WHAT IS EXPECTED =
Here are records with pictures in them. Copy all of them exactly and leave the pictures out.

==== INFORMATION PROVIDED ====

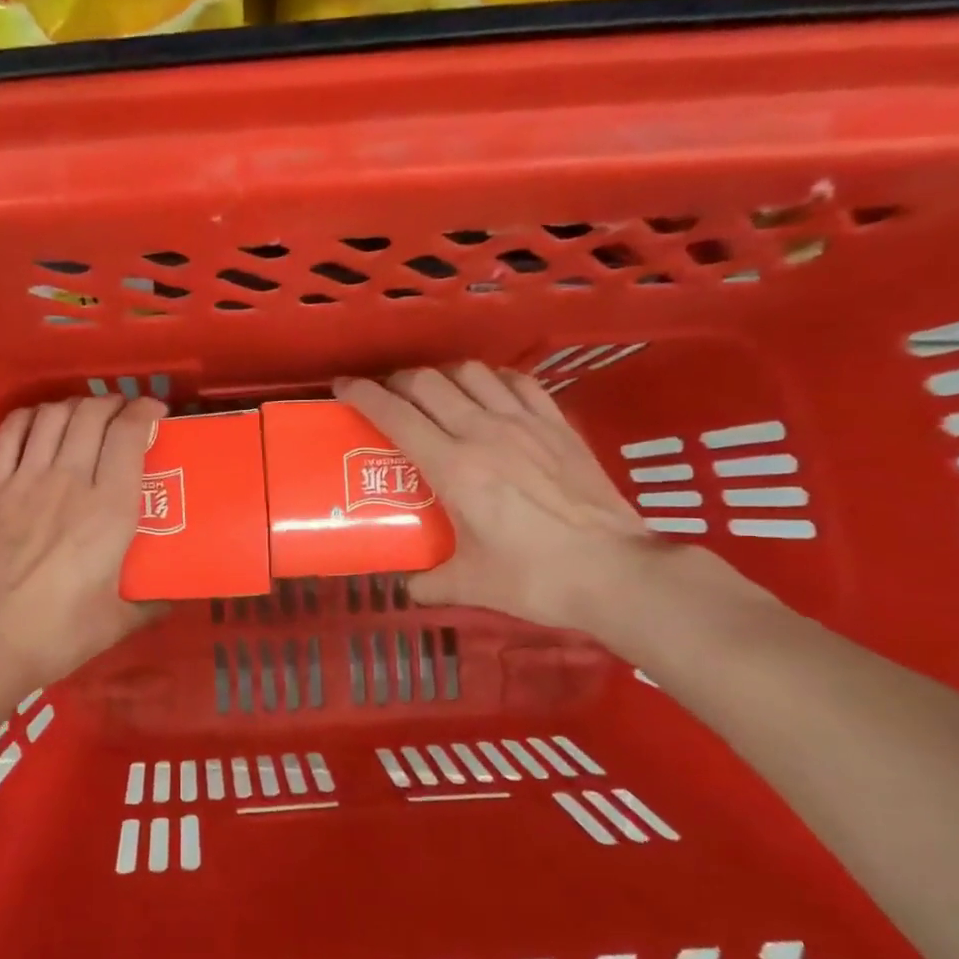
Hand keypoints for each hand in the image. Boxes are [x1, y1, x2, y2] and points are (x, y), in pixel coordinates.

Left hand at [0, 394, 167, 693]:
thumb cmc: (58, 634)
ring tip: (84, 416)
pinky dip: (28, 417)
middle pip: (91, 415)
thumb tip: (171, 598)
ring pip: (52, 416)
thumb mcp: (117, 622)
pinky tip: (38, 422)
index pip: (127, 435)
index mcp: (109, 509)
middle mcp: (69, 480)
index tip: (154, 412)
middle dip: (112, 404)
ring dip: (73, 406)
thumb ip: (149, 603)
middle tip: (123, 415)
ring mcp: (26, 480)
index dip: (144, 411)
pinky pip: (9, 433)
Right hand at [336, 363, 656, 631]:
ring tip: (437, 395)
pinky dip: (493, 381)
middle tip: (388, 398)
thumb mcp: (470, 585)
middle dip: (398, 382)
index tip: (342, 386)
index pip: (396, 414)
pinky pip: (518, 383)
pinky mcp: (558, 425)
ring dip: (444, 376)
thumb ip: (429, 582)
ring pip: (472, 373)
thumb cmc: (536, 579)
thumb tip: (408, 585)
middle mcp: (484, 432)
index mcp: (454, 467)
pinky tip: (490, 396)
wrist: (616, 573)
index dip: (362, 394)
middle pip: (428, 383)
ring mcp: (525, 423)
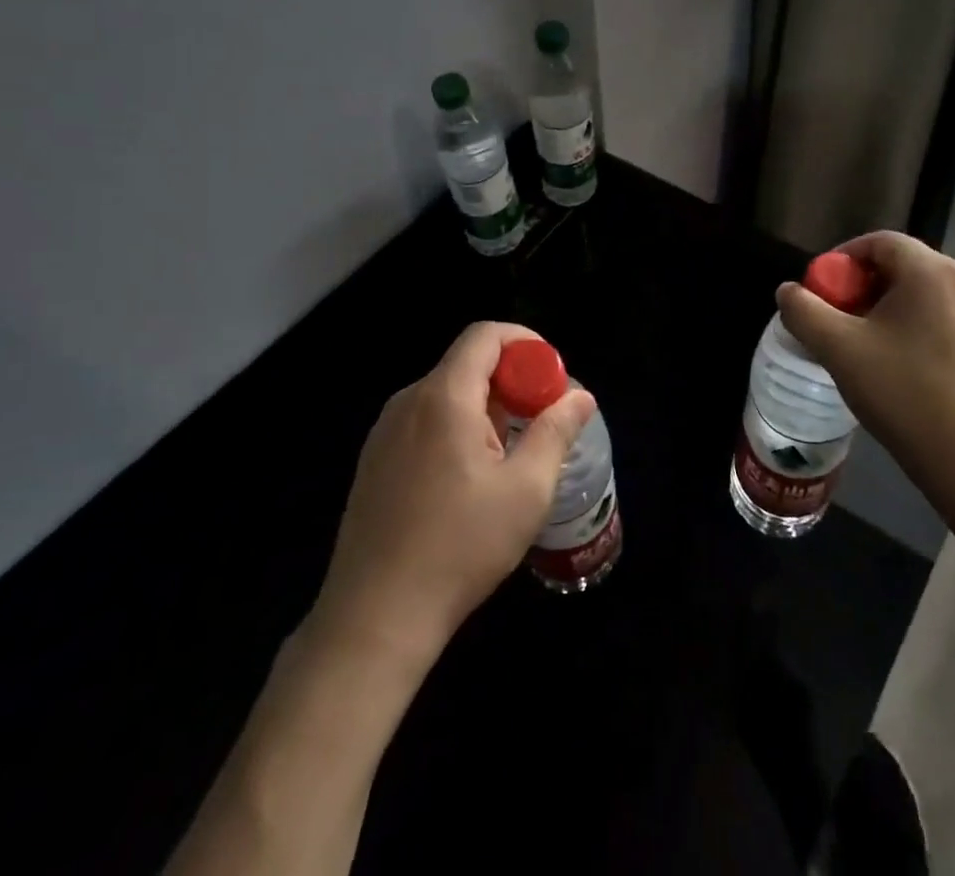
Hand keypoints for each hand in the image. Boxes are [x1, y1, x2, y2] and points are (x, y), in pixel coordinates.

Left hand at [306, 322, 596, 674]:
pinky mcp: (374, 462)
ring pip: (446, 395)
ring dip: (486, 407)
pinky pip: (424, 422)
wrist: (375, 618)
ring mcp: (384, 432)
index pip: (485, 335)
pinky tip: (469, 480)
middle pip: (467, 364)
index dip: (525, 343)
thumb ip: (555, 431)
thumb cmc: (460, 547)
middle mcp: (408, 402)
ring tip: (510, 455)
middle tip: (540, 421)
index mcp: (444, 397)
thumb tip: (580, 396)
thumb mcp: (525, 490)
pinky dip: (457, 428)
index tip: (551, 377)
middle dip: (511, 381)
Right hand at [775, 231, 954, 517]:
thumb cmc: (906, 397)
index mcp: (931, 272)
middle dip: (864, 287)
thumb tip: (788, 291)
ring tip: (868, 347)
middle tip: (839, 321)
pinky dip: (918, 328)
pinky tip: (905, 367)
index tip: (822, 291)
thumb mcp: (839, 351)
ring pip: (925, 295)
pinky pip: (947, 318)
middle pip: (903, 266)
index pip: (878, 242)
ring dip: (890, 309)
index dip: (842, 259)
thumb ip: (804, 312)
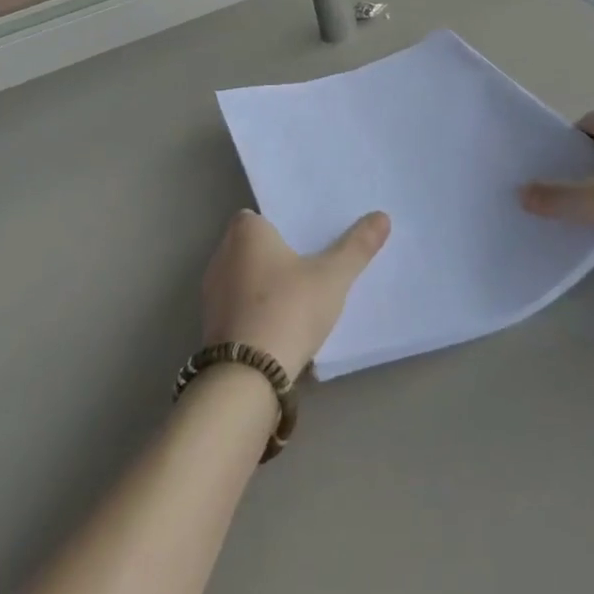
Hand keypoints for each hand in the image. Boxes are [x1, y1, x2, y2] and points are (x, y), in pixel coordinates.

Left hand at [200, 209, 390, 379]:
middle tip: (308, 264)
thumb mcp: (332, 277)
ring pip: (241, 278)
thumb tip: (382, 216)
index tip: (303, 237)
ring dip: (262, 286)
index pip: (256, 216)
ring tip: (296, 297)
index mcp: (245, 233)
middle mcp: (221, 255)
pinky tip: (278, 327)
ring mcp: (211, 294)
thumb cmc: (288, 309)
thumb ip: (356, 246)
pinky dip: (253, 312)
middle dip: (273, 255)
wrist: (248, 377)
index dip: (278, 225)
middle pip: (249, 246)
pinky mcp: (211, 327)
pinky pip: (236, 308)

====

WRITTEN ANSWER =
Hand keypoints for each hand in the image. Boxes are [x1, y1, x2, y2] and points are (x, y), in pixel coordinates.

Left hand at [0, 394, 167, 693]:
thumb cmc: (58, 634)
ring tip: (84, 416)
pinky dip: (28, 417)
middle pip: (91, 415)
thumb tip: (171, 598)
ring pip: (52, 416)
thumb mcp: (117, 622)
pinky tip: (38, 422)
index pip: (127, 435)
index mcp: (109, 509)
middle mcp: (69, 480)
index tip: (154, 412)
middle dip: (112, 404)
ring dip: (73, 406)
thumb ip: (149, 603)
middle tip: (123, 415)
ring mcp: (26, 480)
index dip: (144, 411)
pinky pip: (9, 433)
Right hand at [336, 363, 656, 631]:
ring tip: (437, 395)
pinky dip: (493, 381)
middle tip: (388, 398)
thumb mcp: (470, 585)
middle dip: (398, 382)
index tip: (342, 386)
index pip: (396, 414)
pinky pip: (518, 383)
pinky mcp: (558, 425)
ring dip: (444, 376)
thumb ip: (429, 582)
ring pip: (472, 373)
thumb cmc: (536, 579)
thumb tip: (408, 585)
middle mcp: (484, 432)
index mcp: (454, 467)
pinky tip: (490, 396)
wrist: (616, 573)
index dip: (362, 394)
middle pip: (428, 383)
ring mcp: (525, 423)
Hand keypoints for each hand in the image. Boxes are [x1, y1, x2, y2] and points are (x, y), in pixel coordinates.

Left hand at [306, 322, 596, 674]:
pinky mcp: (374, 462)
ring pip: (446, 395)
ring dip: (486, 407)
pinky pip: (424, 422)
wrist: (375, 618)
ring mcp: (384, 432)
index pip: (485, 335)
pinky tip: (469, 480)
middle pip: (467, 364)
index dip: (525, 343)
thumb ip: (555, 431)
thumb cmc: (460, 547)
middle mcp: (408, 402)
ring tip: (510, 455)
middle tip: (540, 421)
index mcp: (444, 397)
thumb tip: (580, 396)
thumb mcp: (525, 490)
pinky dip: (457, 428)
index tip: (551, 377)
middle dip: (511, 381)
Right hand at [775, 231, 954, 517]:
thumb cmc: (906, 397)
index mcp: (931, 272)
middle dip: (864, 287)
thumb tip: (788, 291)
ring tip: (868, 347)
middle tip: (839, 321)
pinky dip: (918, 328)
pinky tip: (905, 367)
index tip: (822, 291)
thumb mcp: (839, 351)
ring pip: (925, 295)
pinky pip: (947, 318)
middle pip: (903, 266)
index pip: (878, 242)
ring dip: (890, 309)
index dip: (842, 259)
thumb ip: (804, 312)
Hand keypoints for each hand in the image. Boxes are [x1, y1, x2, y2] and points are (x, y), in pixel coordinates.

Left hand at [200, 209, 390, 379]:
middle tip: (308, 264)
thumb mcp: (332, 277)
ring pip: (241, 278)
thumb tip: (382, 216)
index tip: (303, 237)
ring dip: (262, 286)
index pip: (256, 216)
ring tip: (296, 297)
index mcp: (245, 233)
middle mcp: (221, 255)
pinky tip: (278, 327)
ring mcp: (211, 294)
thumb cmc: (288, 309)
thumb ip: (356, 246)
pinky dip: (253, 312)
middle dip: (273, 255)
wrist: (248, 377)
index dip: (278, 225)
middle pip: (249, 246)
pinky mcp: (211, 327)
pinky pip: (236, 308)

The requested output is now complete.